### Assignment
Repeat only the lines below from the one containing "MASTERS | 7:02.00 |" through the one containing "DIMPNA | 6:55.00 |", inclusive, exactly as written.

(Collected data entries)
════

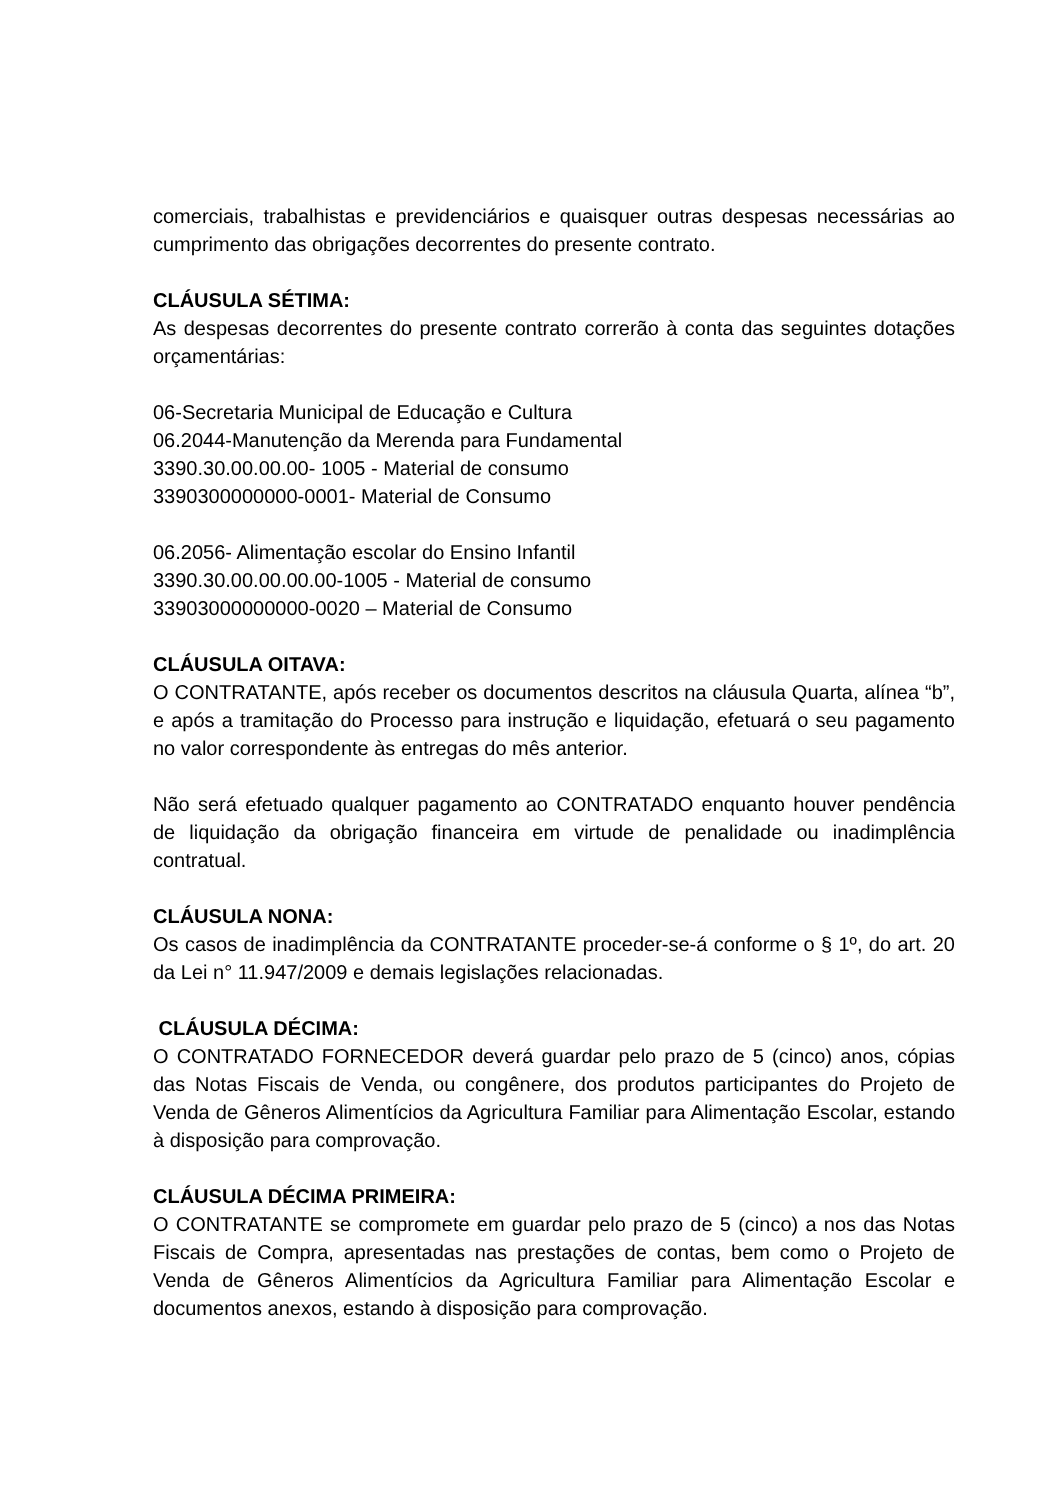comerciais, trabalhistas e previdenciários e quaisquer outras despesas necessárias ao cumprimento das obrigações decorrentes do presente contrato.
CLÁUSULA SÉTIMA:
As despesas decorrentes do presente contrato correrão à conta das seguintes dotações orçamentárias:
06-Secretaria Municipal de Educação e Cultura
06.2044-Manutenção da Merenda para Fundamental
3390.30.00.00.00- 1005 - Material de consumo
3390300000000-0001- Material de Consumo
06.2056- Alimentação escolar do Ensino Infantil
3390.30.00.00.00.00-1005 - Material de consumo
33903000000000-0020 – Material de Consumo
CLÁUSULA OITAVA:
O CONTRATANTE, após receber os documentos descritos na cláusula Quarta, alínea “b”, e após a tramitação do Processo para instrução e liquidação, efetuará o seu pagamento no valor correspondente às entregas do mês anterior.
Não será efetuado qualquer pagamento ao CONTRATADO enquanto houver pendência de liquidação da obrigação financeira em virtude de penalidade ou inadimplência contratual.
CLÁUSULA NONA:
Os casos de inadimplência da CONTRATANTE proceder-se-á conforme o § 1º, do art. 20 da Lei n° 11.947/2009 e demais legislações relacionadas.
CLÁUSULA DÉCIMA:
O CONTRATADO FORNECEDOR deverá guardar pelo prazo de 5 (cinco) anos, cópias das Notas Fiscais de Venda, ou congênere, dos produtos participantes do Projeto de Venda de Gêneros Alimentícios da Agricultura Familiar para Alimentação Escolar, estando à disposição para comprovação.
CLÁUSULA DÉCIMA PRIMEIRA:
O CONTRATANTE se compromete em guardar pelo prazo de 5 (cinco) a nos das Notas Fiscais de Compra, apresentadas nas prestações de contas, bem como o Projeto de Venda de Gêneros Alimentícios da Agricultura Familiar para Alimentação Escolar e documentos anexos, estando à disposição para comprovação.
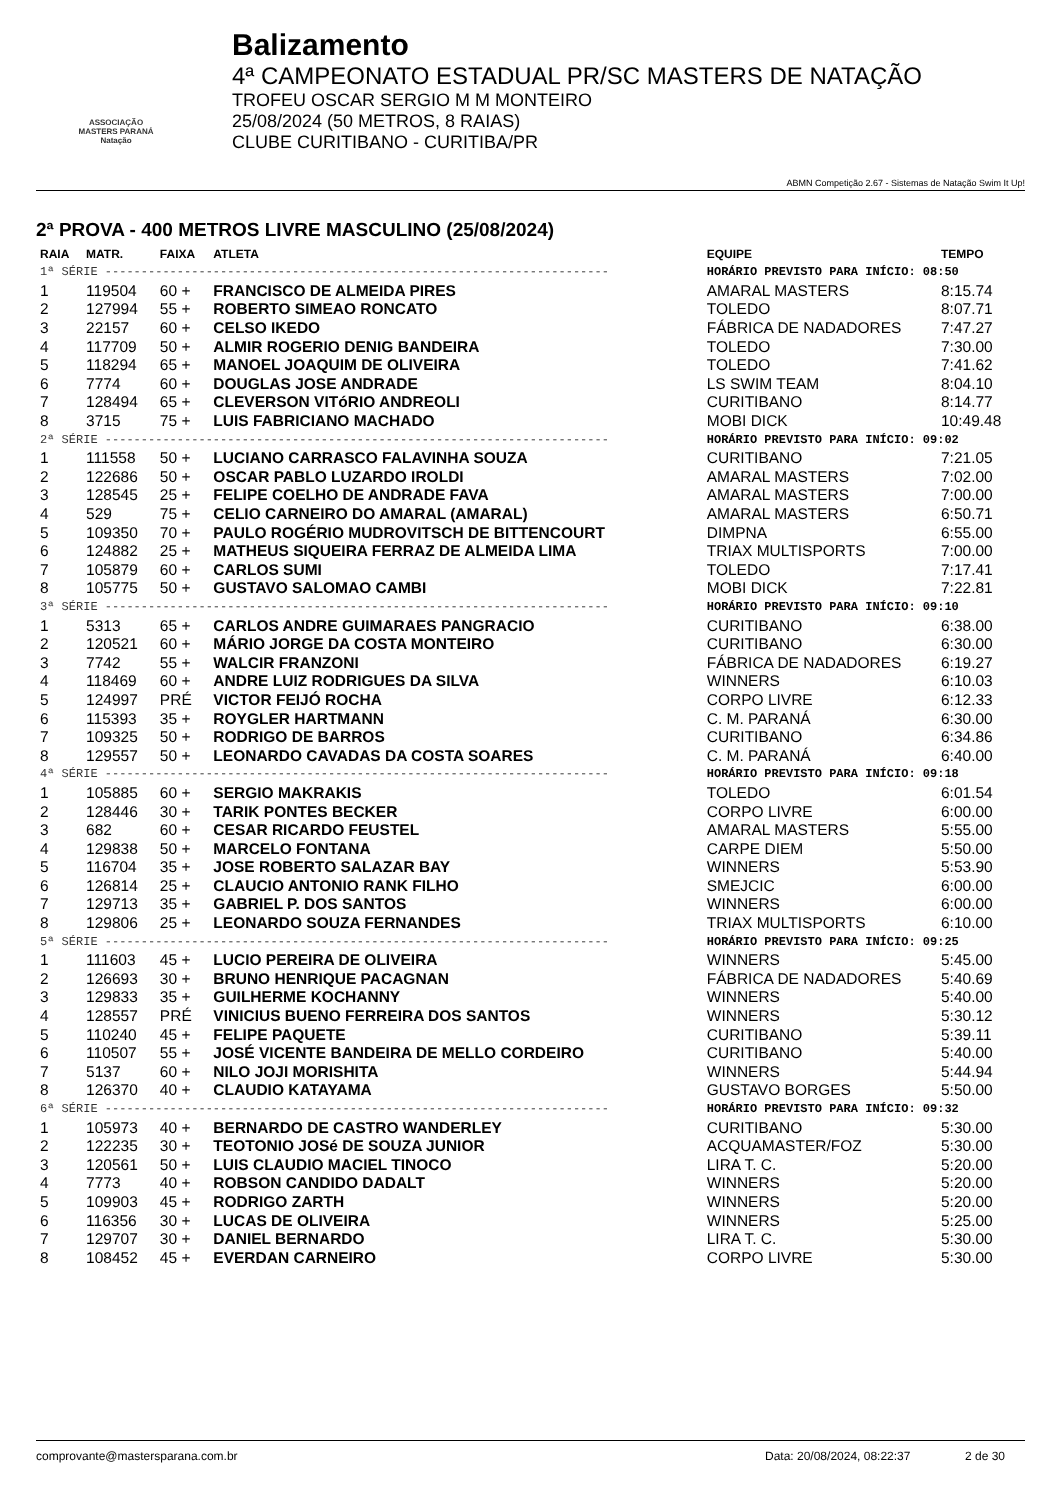ASSOCIAÇÃO
MASTERS PARANÁ
Natação
Balizamento
4ª CAMPEONATO ESTADUAL PR/SC MASTERS DE NATAÇÃO
TROFEU OSCAR SERGIO M M MONTEIRO
25/08/2024 (50 METROS, 8 RAIAS)
CLUBE CURITIBANO - CURITIBA/PR
ABMN Competição 2.67 - Sistemas de Natação Swim It Up!
2ª PROVA - 400 METROS LIVRE MASCULINO (25/08/2024)
| RAIA | MATR. | FAIXA | ATLETA | EQUIPE | TEMPO |
| --- | --- | --- | --- | --- | --- |
| 1ª SÉRIE ---------------------------------------------------------------------- | | | | HORÁRIO PREVISTO PARA INÍCIO: 08:50 | |
| 1 | 119504 | 60 + | FRANCISCO DE ALMEIDA PIRES | AMARAL MASTERS | 8:15.74 |
| 2 | 127994 | 55 + | ROBERTO SIMEAO RONCATO | TOLEDO | 8:07.71 |
| 3 | 22157 | 60 + | CELSO IKEDO | FÁBRICA DE NADADORES | 7:47.27 |
| 4 | 117709 | 50 + | ALMIR ROGERIO DENIG BANDEIRA | TOLEDO | 7:30.00 |
| 5 | 118294 | 65 + | MANOEL JOAQUIM DE OLIVEIRA | TOLEDO | 7:41.62 |
| 6 | 7774 | 60 + | DOUGLAS JOSE ANDRADE | LS SWIM TEAM | 8:04.10 |
| 7 | 128494 | 65 + | CLEVERSON VITóRIO ANDREOLI | CURITIBANO | 8:14.77 |
| 8 | 3715 | 75 + | LUIS FABRICIANO MACHADO | MOBI DICK | 10:49.48 |
| 2ª SÉRIE ---------------------------------------------------------------------- | | | | HORÁRIO PREVISTO PARA INÍCIO: 09:02 | |
| 1 | 111558 | 50 + | LUCIANO CARRASCO FALAVINHA SOUZA | CURITIBANO | 7:21.05 |
| 2 | 122686 | 50 + | OSCAR PABLO LUZARDO IROLDI | AMARAL MASTERS | 7:02.00 |
| 3 | 128545 | 25 + | FELIPE COELHO DE ANDRADE FAVA | AMARAL MASTERS | 7:00.00 |
| 4 | 529 | 75 + | CELIO CARNEIRO DO AMARAL (AMARAL) | AMARAL MASTERS | 6:50.71 |
| 5 | 109350 | 70 + | PAULO ROGÉRIO MUDROVITSCH DE BITTENCOURT | DIMPNA | 6:55.00 |
| 6 | 124882 | 25 + | MATHEUS SIQUEIRA FERRAZ DE ALMEIDA LIMA | TRIAX MULTISPORTS | 7:00.00 |
| 7 | 105879 | 60 + | CARLOS SUMI | TOLEDO | 7:17.41 |
| 8 | 105775 | 50 + | GUSTAVO SALOMAO CAMBI | MOBI DICK | 7:22.81 |
| 3ª SÉRIE ---------------------------------------------------------------------- | | | | HORÁRIO PREVISTO PARA INÍCIO: 09:10 | |
| 1 | 5313 | 65 + | CARLOS ANDRE GUIMARAES PANGRACIO | CURITIBANO | 6:38.00 |
| 2 | 120521 | 60 + | MÁRIO JORGE DA COSTA MONTEIRO | CURITIBANO | 6:30.00 |
| 3 | 7742 | 55 + | WALCIR FRANZONI | FÁBRICA DE NADADORES | 6:19.27 |
| 4 | 118469 | 60 + | ANDRE LUIZ RODRIGUES DA SILVA | WINNERS | 6:10.03 |
| 5 | 124997 | PRÉ | VICTOR FEIJÓ ROCHA | CORPO LIVRE | 6:12.33 |
| 6 | 115393 | 35 + | ROYGLER HARTMANN | C. M. PARANÁ | 6:30.00 |
| 7 | 109325 | 50 + | RODRIGO DE BARROS | CURITIBANO | 6:34.86 |
| 8 | 129557 | 50 + | LEONARDO CAVADAS DA COSTA SOARES | C. M. PARANÁ | 6:40.00 |
| 4ª SÉRIE ---------------------------------------------------------------------- | | | | HORÁRIO PREVISTO PARA INÍCIO: 09:18 | |
| 1 | 105885 | 60 + | SERGIO MAKRAKIS | TOLEDO | 6:01.54 |
| 2 | 128446 | 30 + | TARIK PONTES BECKER | CORPO LIVRE | 6:00.00 |
| 3 | 682 | 60 + | CESAR RICARDO FEUSTEL | AMARAL MASTERS | 5:55.00 |
| 4 | 129838 | 50 + | MARCELO FONTANA | CARPE DIEM | 5:50.00 |
| 5 | 116704 | 35 + | JOSE ROBERTO SALAZAR BAY | WINNERS | 5:53.90 |
| 6 | 126814 | 25 + | CLAUCIO ANTONIO RANK FILHO | SMEJCIC | 6:00.00 |
| 7 | 129713 | 35 + | GABRIEL P. DOS SANTOS | WINNERS | 6:00.00 |
| 8 | 129806 | 25 + | LEONARDO SOUZA FERNANDES | TRIAX MULTISPORTS | 6:10.00 |
| 5ª SÉRIE ---------------------------------------------------------------------- | | | | HORÁRIO PREVISTO PARA INÍCIO: 09:25 | |
| 1 | 111603 | 45 + | LUCIO PEREIRA DE OLIVEIRA | WINNERS | 5:45.00 |
| 2 | 126693 | 30 + | BRUNO HENRIQUE PACAGNAN | FÁBRICA DE NADADORES | 5:40.69 |
| 3 | 129833 | 35 + | GUILHERME KOCHANNY | WINNERS | 5:40.00 |
| 4 | 128557 | PRÉ | VINICIUS BUENO FERREIRA DOS SANTOS | WINNERS | 5:30.12 |
| 5 | 110240 | 45 + | FELIPE PAQUETE | CURITIBANO | 5:39.11 |
| 6 | 110507 | 55 + | JOSÉ VICENTE BANDEIRA DE MELLO CORDEIRO | CURITIBANO | 5:40.00 |
| 7 | 5137 | 60 + | NILO JOJI MORISHITA | WINNERS | 5:44.94 |
| 8 | 126370 | 40 + | CLAUDIO KATAYAMA | GUSTAVO BORGES | 5:50.00 |
| 6ª SÉRIE ---------------------------------------------------------------------- | | | | HORÁRIO PREVISTO PARA INÍCIO: 09:32 | |
| 1 | 105973 | 40 + | BERNARDO DE CASTRO WANDERLEY | CURITIBANO | 5:30.00 |
| 2 | 122235 | 30 + | TEOTONIO JOSé DE SOUZA JUNIOR | ACQUAMASTER/FOZ | 5:30.00 |
| 3 | 120561 | 50 + | LUIS CLAUDIO MACIEL TINOCO | LIRA T. C. | 5:20.00 |
| 4 | 7773 | 40 + | ROBSON CANDIDO DADALT | WINNERS | 5:20.00 |
| 5 | 109903 | 45 + | RODRIGO ZARTH | WINNERS | 5:20.00 |
| 6 | 116356 | 30 + | LUCAS DE OLIVEIRA | WINNERS | 5:25.00 |
| 7 | 129707 | 30 + | DANIEL BERNARDO | LIRA T. C. | 5:30.00 |
| 8 | 108452 | 45 + | EVERDAN CARNEIRO | CORPO LIVRE | 5:30.00 |
comprovante@mastersparana.com.br Data: 20/08/2024, 08:22:37 2 de 30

════

### Response area
| 2 | 122686 | 50 + | OSCAR PABLO LUZARDO IROLDI | AMARAL MASTERS | 7:02.00 |
| 3 | 128545 | 25 + | FELIPE COELHO DE ANDRADE FAVA | AMARAL MASTERS | 7:00.00 |
| 4 | 529 | 75 + | CELIO CARNEIRO DO AMARAL (AMARAL) | AMARAL MASTERS | 6:50.71 |
| 5 | 109350 | 70 + | PAULO ROGÉRIO MUDROVITSCH DE BITTENCOURT | DIMPNA | 6:55.00 |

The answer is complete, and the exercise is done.